Le programme de réhabilitation des anciens extrémistes, mêlant accompagnement religieux, psychologique et social, illustre également une approche innovante, misant sur la réintégration plutôt que sur la seule répression. Cette réforme éducative et idéologique est l’un des piliers de la Vision 2030 et de la modernisation de l’Arabie saoudite.
Les résistances internes
Ces transformations, si spectaculaires soient-elles, ne se font pas sans résistances. Au sein de la famille royale comme parmi les élites religieuses, des forces conservatrices demeurent hostiles à cette libéralisation.
L’équilibre entre modernisation et légitimité religieuse reste fragile, et le pouvoir du prince héritier dépend encore de sa capacité à contenir ces oppositions sans provoquer de rupture interne. Les défis de Vision 2030 ne sont pas seulement économiques, mais aussi politiques et sociaux.
Une transition encore inachevée
Si Mohammed ben Salmane a ouvert une ère de réformes sans précédent, le défi réside désormais dans leur consolidation. La modernisation économique et sociale est engagée, mais elle se déploie dans un cadre politique où l’espace pour la critique reste limité.
Le royaume avance ainsi sur une ligne de crête : affirmer son ouverture sans affaiblir l’autorité centrale qui garantit sa stabilité.
La transformation saoudienne ne peut être réduite ni à une propagande de communication, ni à une révolution libérale.

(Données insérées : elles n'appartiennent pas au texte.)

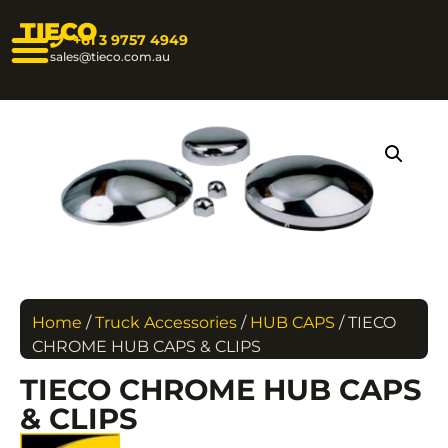
TIECO
+61 3 9757 4949
sales@tieco.com.au
Home
/
Truck Accessories
/
HUB CAPS
/ TIECO
CHROME HUB CAPS & CLIPS
TIECO CHROME HUB CAPS
& CLIPS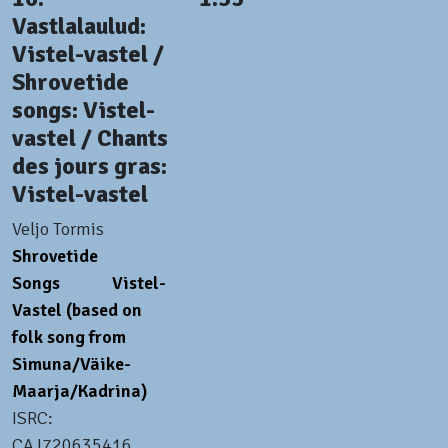
Vastlalaulud:
Vistel-vastel /
Shrovetide
songs: Vistel-
vastel / Chants
des jours gras:
Vistel-vastel
Veljo Tormis
Shrovetide
Songs
Vistel-
Vastel (based on
folk song from
Simuna/Väike-
Maarja/Kadrina)
ISRC:
CAJ720635416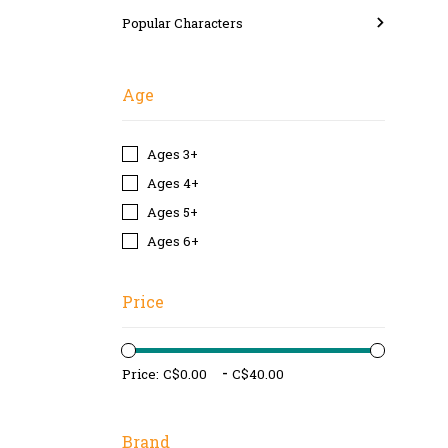
Popular Characters
Age
Ages 3+
Ages 4+
Ages 5+
Ages 6+
Price
-
Price:
Brand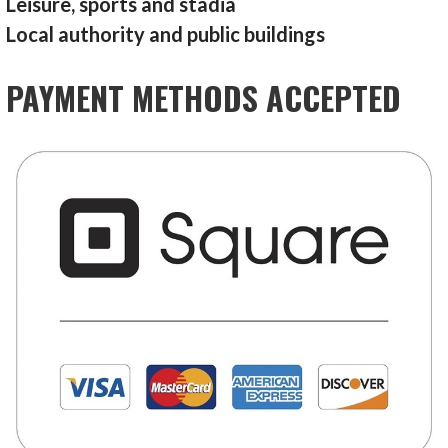
Leisure, sports and stadia
Local authority and public buildings
PAYMENT METHODS ACCEPTED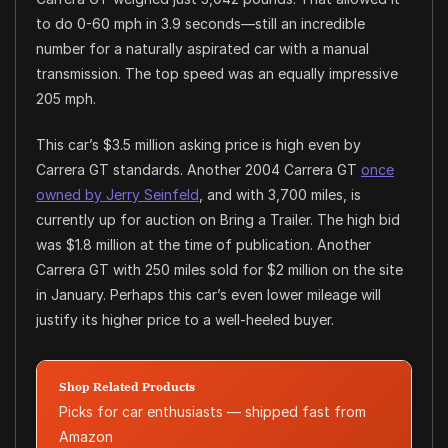
to do 0-60 mph in 3.9 seconds—still an incredible
number for a naturally aspirated car with a manual
transmission. The top speed was an equally impressive
205 mph.
This car’s $3.5 million asking price is high even by
Carrera GT standards. Another 2004 Carrera GT
once
owned by Jerry Seinfeld
, and with 3,700 miles, is
currently up for auction on Bring a Trailer. The high bid
was $1.8 million at the time of publication. Another
Carrera GT with 250 miles sold for $2 million on the site
in January. Perhaps this car’s even lower mileage will
justify its higher price to a well-heeled buyer.
Shop Related Products
Picks for car enthusiasts — shipped fast from
Amazon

Elle reflète une stratégie pragmatique : adapter un système profondément conservateur aux exigences de la mondialisation, tout en évitant un choc frontal avec les forces religieuses.
Une bataille silencieuse
Les avancées sociales sont réelles et visibles.
Les résistances structurelles, elles, restent puissantes.
L’avenir dépendra de la capacité du pouvoir à traduire ces réformes en un changement durable, accepté par la société et non seulement imposé d’en haut.
L’Arabie saoudite est aujourd’hui engagée dans une bataille silencieuse : non pas seulement entre ouverture et tradition, mais entre un projet d’État modernisé porté par Vision 2030 et les forces de résistance qui traversent son appareil religieux, social et politique.